SOUTH SIOUX CITY — After years of trying in vain to legalize casinos in Nebraska, gambling advocates believe their luck is about to change.
"In my mind, I think it's a question of when, not if" expanded gambling wins approval, Ho-Chunk Inc. President and CEO Lance Morgan said.
Ho-Chunk, the Winnebago Tribe of Nebraska's economic development corporation, has a lot riding on the outcome. Ho-Chunk last year unveiled its vision for a $30 million casino and entertainment venue at the site of the former Atokad horsetrack in South Sioux City.
Getting the project off the ground requires amending Nebraska's constitution, which prohibits Las Vegas-style slots and table games.
Over the last two decades, opponents have beat back a series of legislative and electoral efforts to overturn the ban. The last time voters weighed on the issue was 2004, when two different ballot initiatives were defeated after getting 47 percent and 36 percent of the vote.
Long-time gambling supporters like Sen. Russ Karpisek, of Wilber, haven't thrown in the towel. In his last year in office, Karpisek on Tuesday introduced a proposed constitutional amendment that would ask voters this fall to approve casino gambling.
Ho-Chunk has two registered lobbyists working to advance legislative proposals like Karpisek's that would clear the way for the proposed South Sioux City casino.
Gambling supporters point out that every state bordering Nebraska — Iowa, Kansas, South Dakota, Missouri and Colorado — has casinos.
Karpisek said Nebraska loses an estimated $400 million per year in Iowa, primarily from metro Omaha residents crossing the Missouri River to place wagers at three Council Bluffs casinos. The Argosy Sioux City floating casino also attracts northeast Nebraska residents.
Karpisek's bill would direct 50 percent of gambling revenues to reduce statewide property taxes, 25 percent to public schools, and 12 percent each to the state Game and Parks Commission. One percent would be reserved for programs to help compulsive gamblers.
The Senate General Affairs Committee, which Karpisek chairs, has scheduled a hearing on his measure in three weeks.
Omaha-based Gambling With the Good Life plans to fight Karpisek's proposal and any other measure to expand gambling as it has done successfully for more than two decades, said Pat Loontjer, who leads the grassroots group.

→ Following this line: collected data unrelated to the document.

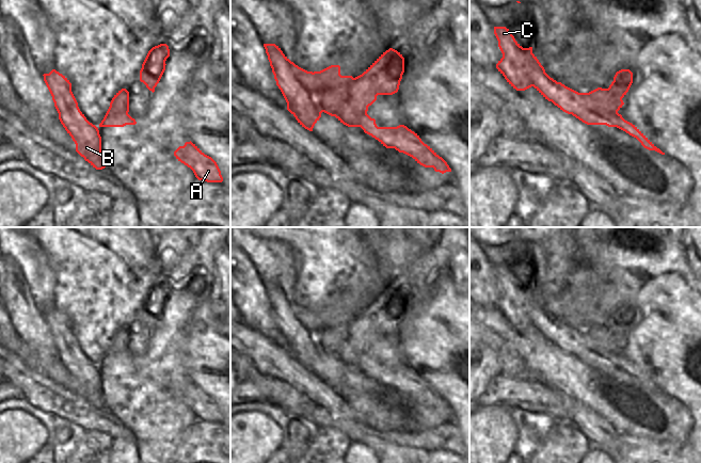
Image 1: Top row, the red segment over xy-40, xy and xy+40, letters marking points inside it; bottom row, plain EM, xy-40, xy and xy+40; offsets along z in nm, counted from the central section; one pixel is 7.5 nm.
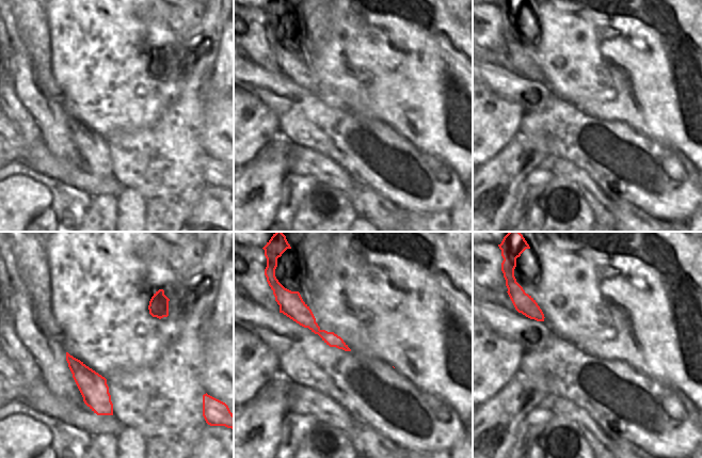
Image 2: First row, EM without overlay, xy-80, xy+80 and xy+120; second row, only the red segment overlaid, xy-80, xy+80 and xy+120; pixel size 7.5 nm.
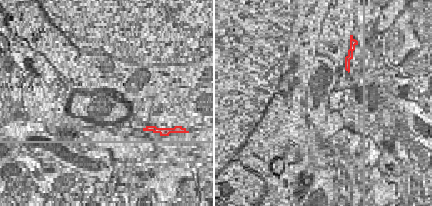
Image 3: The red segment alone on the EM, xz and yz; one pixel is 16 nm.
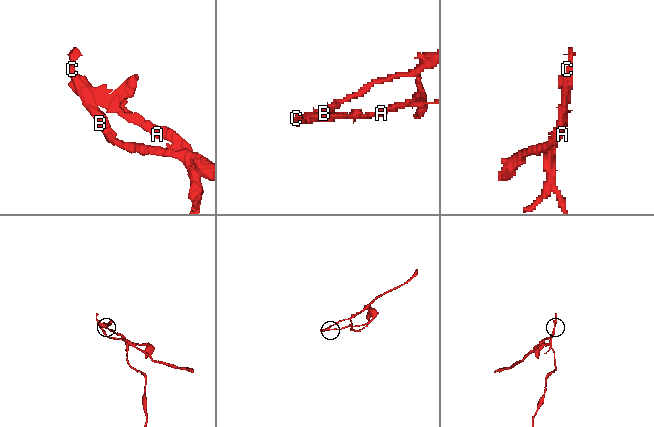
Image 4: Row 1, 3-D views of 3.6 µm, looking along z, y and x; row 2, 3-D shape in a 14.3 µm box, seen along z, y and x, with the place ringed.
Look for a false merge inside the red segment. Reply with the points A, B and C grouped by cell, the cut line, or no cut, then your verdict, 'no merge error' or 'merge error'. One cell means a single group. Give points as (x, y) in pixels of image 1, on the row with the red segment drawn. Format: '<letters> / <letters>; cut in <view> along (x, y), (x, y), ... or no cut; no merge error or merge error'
A / B C; cut in xy along (313, 73), (318, 77), (324, 89), (314, 94), (323, 111); merge error

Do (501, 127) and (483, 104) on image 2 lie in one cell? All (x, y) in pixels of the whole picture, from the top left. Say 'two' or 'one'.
one

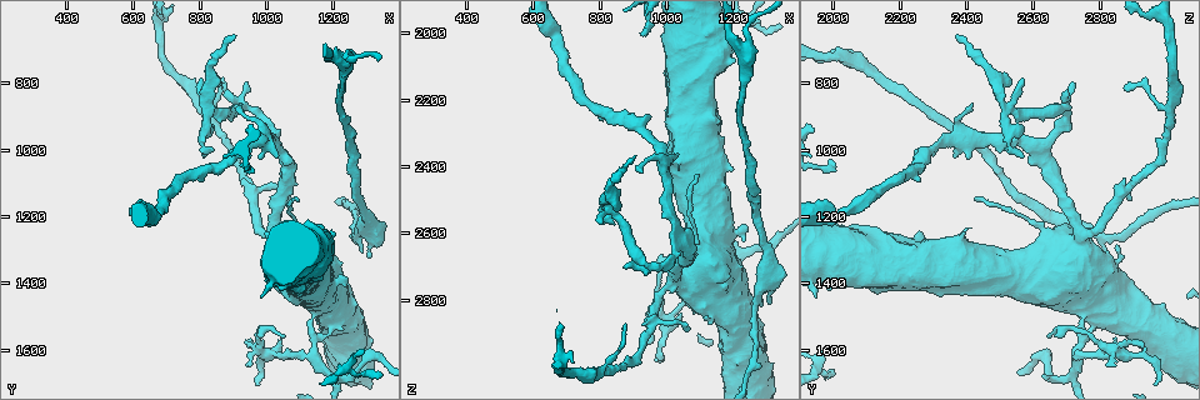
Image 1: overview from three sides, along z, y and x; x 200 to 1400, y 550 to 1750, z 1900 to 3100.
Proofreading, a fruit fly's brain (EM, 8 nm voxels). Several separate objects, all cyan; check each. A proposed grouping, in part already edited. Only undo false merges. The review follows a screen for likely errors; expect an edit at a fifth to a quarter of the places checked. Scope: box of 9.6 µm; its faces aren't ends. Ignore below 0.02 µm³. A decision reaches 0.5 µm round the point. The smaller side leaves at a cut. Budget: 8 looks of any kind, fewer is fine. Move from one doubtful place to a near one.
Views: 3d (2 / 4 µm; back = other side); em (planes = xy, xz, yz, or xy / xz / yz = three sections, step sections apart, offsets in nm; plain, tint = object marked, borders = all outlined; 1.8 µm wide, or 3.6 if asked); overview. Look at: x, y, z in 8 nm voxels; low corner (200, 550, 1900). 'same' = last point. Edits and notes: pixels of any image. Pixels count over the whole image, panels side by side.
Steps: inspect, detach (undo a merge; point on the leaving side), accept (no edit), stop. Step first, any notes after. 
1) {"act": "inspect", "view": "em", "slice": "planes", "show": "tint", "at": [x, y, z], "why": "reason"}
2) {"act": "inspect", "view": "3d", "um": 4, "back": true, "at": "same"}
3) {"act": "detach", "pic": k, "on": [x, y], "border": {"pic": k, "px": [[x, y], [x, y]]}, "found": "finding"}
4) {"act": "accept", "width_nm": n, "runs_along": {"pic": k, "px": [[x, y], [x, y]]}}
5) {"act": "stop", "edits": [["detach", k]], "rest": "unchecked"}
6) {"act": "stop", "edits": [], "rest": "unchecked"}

{"act": "inspect", "view": "em", "slice": "yz", "step": 16, "show": "tint", "at": [830, 880, 2530]}

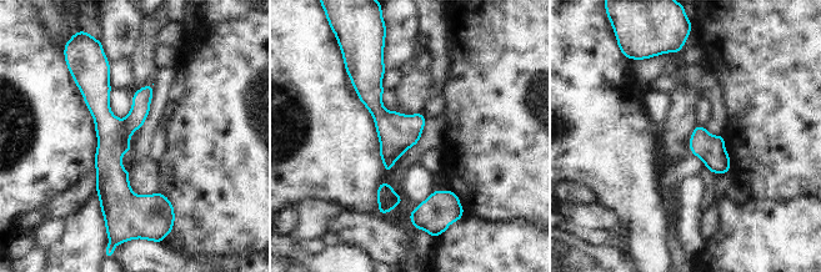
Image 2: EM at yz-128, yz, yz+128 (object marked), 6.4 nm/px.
{"act": "accept", "runs_along": {"pic": 2, "px": [[104, 71], [113, 186], [138, 211]]}, "found": "one neuron here"}

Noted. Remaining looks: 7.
{"act": "inspect", "view": "3d", "um": 4, "at": [1050, 1290, 2740], "why": "thick turns thin"}

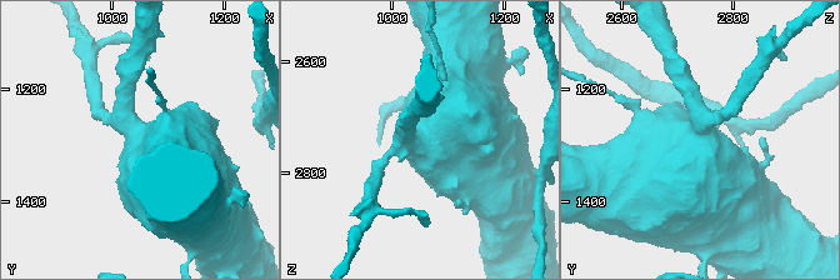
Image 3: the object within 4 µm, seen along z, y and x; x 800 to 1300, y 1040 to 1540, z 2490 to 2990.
{"act": "inspect", "view": "em", "um": 3.6, "slice": "xz", "step": 4, "show": "tint", "at": [1045, 1285, 2740], "why": "now the EM"}

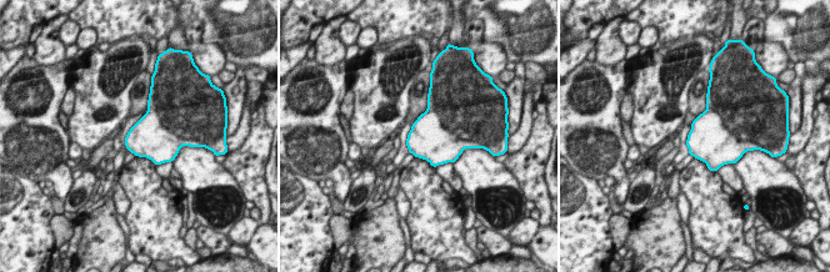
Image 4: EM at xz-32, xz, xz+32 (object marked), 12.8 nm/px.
{"act": "inspect", "view": "em", "um": 3.6, "slice": "planes", "show": "tint", "at": "same"}

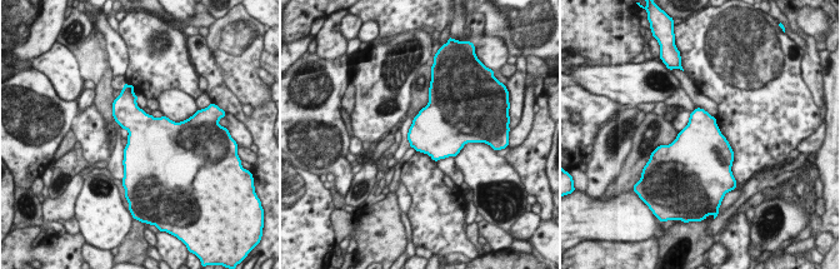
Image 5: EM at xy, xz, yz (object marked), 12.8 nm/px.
{"act": "accept", "found": "all the same neuron"}

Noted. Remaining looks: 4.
{"act": "inspect", "view": "em", "slice": "planes", "show": "tint", "at": [1010, 1600, 2850]}

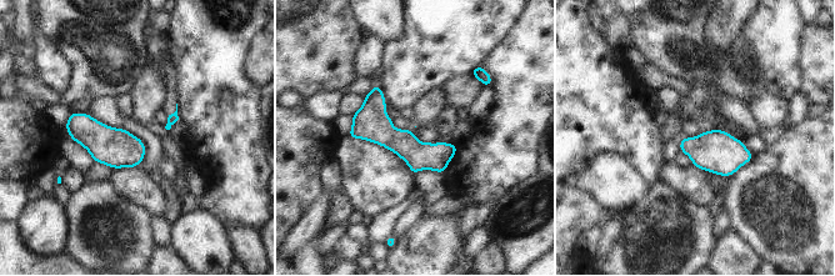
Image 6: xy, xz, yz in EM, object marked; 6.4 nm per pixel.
{"act": "accept", "runs_along": {"pic": 6, "px": [[353, 133], [453, 149]]}, "found": "all the same neuron"}

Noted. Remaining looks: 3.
{"act": "stop", "edits": [], "rest": "unchecked"}

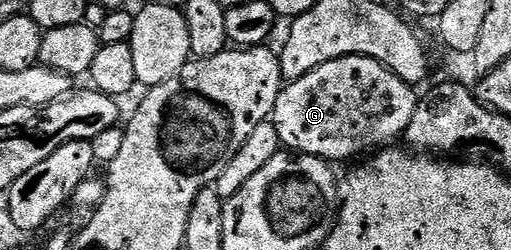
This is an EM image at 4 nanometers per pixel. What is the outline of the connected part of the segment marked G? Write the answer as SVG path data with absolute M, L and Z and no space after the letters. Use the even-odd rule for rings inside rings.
M342 56L341 58L337 58L336 60L330 60L329 62L325 62L321 66L317 66L315 69L313 69L309 74L305 74L301 78L297 78L296 80L290 81L282 90L279 92L279 97L277 98L277 102L275 103L275 111L272 112L270 121L275 124L277 134L279 135L279 143L282 145L284 149L290 150L292 153L295 154L302 154L304 156L319 156L322 158L322 160L326 160L328 162L336 162L335 160L351 160L354 161L356 158L354 156L359 156L362 154L362 152L367 152L366 154L374 153L376 150L382 150L388 146L394 145L396 143L395 140L404 135L407 131L407 127L409 126L409 122L413 118L413 114L415 113L415 105L417 103L417 95L415 96L416 89L412 87L410 84L406 84L403 79L399 77L399 75L396 72L392 72L390 68L385 67L381 62L377 62L373 58L369 58L368 56Z

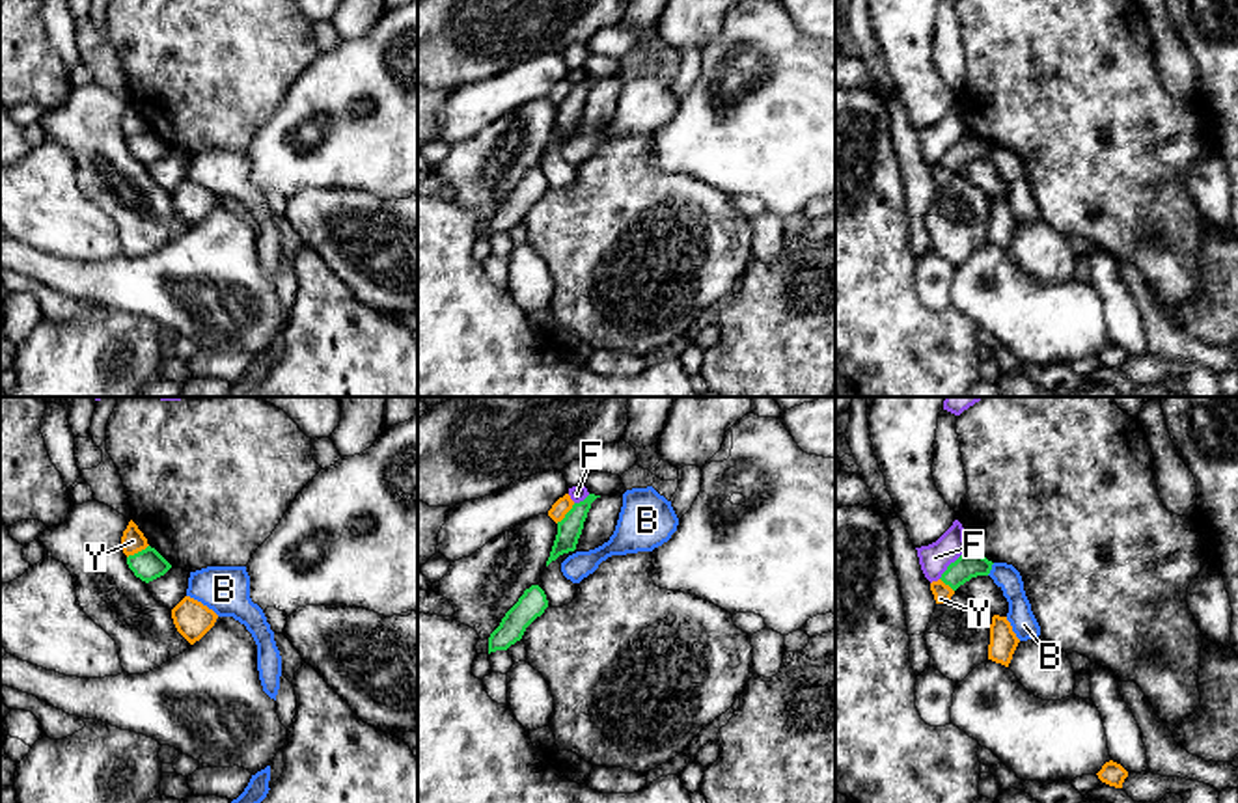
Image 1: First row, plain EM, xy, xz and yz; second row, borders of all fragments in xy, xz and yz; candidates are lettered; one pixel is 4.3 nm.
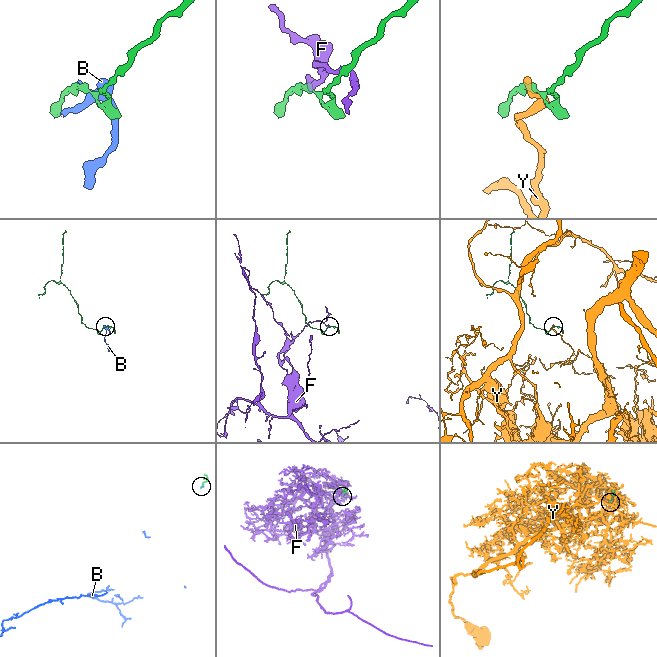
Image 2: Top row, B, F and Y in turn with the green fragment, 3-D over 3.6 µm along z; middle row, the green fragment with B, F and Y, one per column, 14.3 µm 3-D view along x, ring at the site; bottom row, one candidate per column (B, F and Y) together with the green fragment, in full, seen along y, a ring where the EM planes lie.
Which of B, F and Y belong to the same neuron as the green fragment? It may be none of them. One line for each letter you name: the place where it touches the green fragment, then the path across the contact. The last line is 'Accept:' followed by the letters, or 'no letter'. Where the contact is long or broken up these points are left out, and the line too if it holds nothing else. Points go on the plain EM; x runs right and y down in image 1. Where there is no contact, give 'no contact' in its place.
Accept: no letter

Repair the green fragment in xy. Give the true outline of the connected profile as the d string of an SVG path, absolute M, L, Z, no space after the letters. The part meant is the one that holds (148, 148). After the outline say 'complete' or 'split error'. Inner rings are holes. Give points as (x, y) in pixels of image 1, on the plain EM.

Loontjer said the measure likely would not advance in the short session that ends in April unless the Legislature designates it as a priority.
Karpisek acknowledged Friday his proposal faces uncertain odds because it likely would face a filibuster in the full Senate, requiring 33 of the 50 senators to vote to end debate.
A different gambling measure, introduced by Sen. Scott Lautenbaugh of Omaha, "stands a lot better chance" of passing because it won first round approval in the 2013 and is still alive in this session, Karpisek said.
Lautenbaugh's measure, which would allow betting on historic horse races via video terminals, would be a "good first step" for Ho-Chunk's South Sioux City project, Morgan said.
During the 2012 session, the Legislature fell one vote short of overriding Gov. Dave Heineman's veto of a similar measure that would have legalized the slot-like terminals at the state's horse tracks.
Ho-Chunk purchased the Atokad property along U.S. 77 after the track closed in September in 2012, ending more than 50 years of live thoroughbred racing.
After losing its bid to open a casino on the Iowa side of the Missouri, Ho-Chunk moved forward with the proposed casino in northeast Nebraska's Dakota County.
Ho-Chunk and the Winnebago Tribe were the majority investors in a $122 million casino and entertainment proposal that featured the historic Warrior Hotel in downtown Sioux City. The Warrior group was one of four bidders for Woodbury County's first land-based gaming license. In a split vote on April 18, the Iowa Racing and Gaming Commission awarded the license instead to a group developing the Hard Rock Hotel & Casino Sioux City.
The $128.5 million Hard Rock venue is under construction at Third and Water streets, and is scheduled to open in late summer, replacing the Argosy.
Ho-Chunk also operates WinnaVegas Casino in Sloan, Iowa.
If Nebraska voters were to approve a constitutional amendment legalizing casino gambling in the November election, Ho-Chunk casino at the Atokad site could open as early as 2015, Morgan said. In a head-to-head competition with the Hard Rock, studies show Ho-Chunk Casino and Events Center could capture around 25 percent of the metro area gaming market.
In addition to a casino floor, the complex would feature an events center, multiple dining options and retail shops.
Under Karpisek's proposal, voters in a city or county in which a casino is proposed would have to approve it.
The city of South Sioux City has not yet taken a position on the expanded gambling issue, City Administrator Lance Hedquist said. The matter has been referred to the City Council's Legislative Committee, which is expected to make a recommendation by mid-February.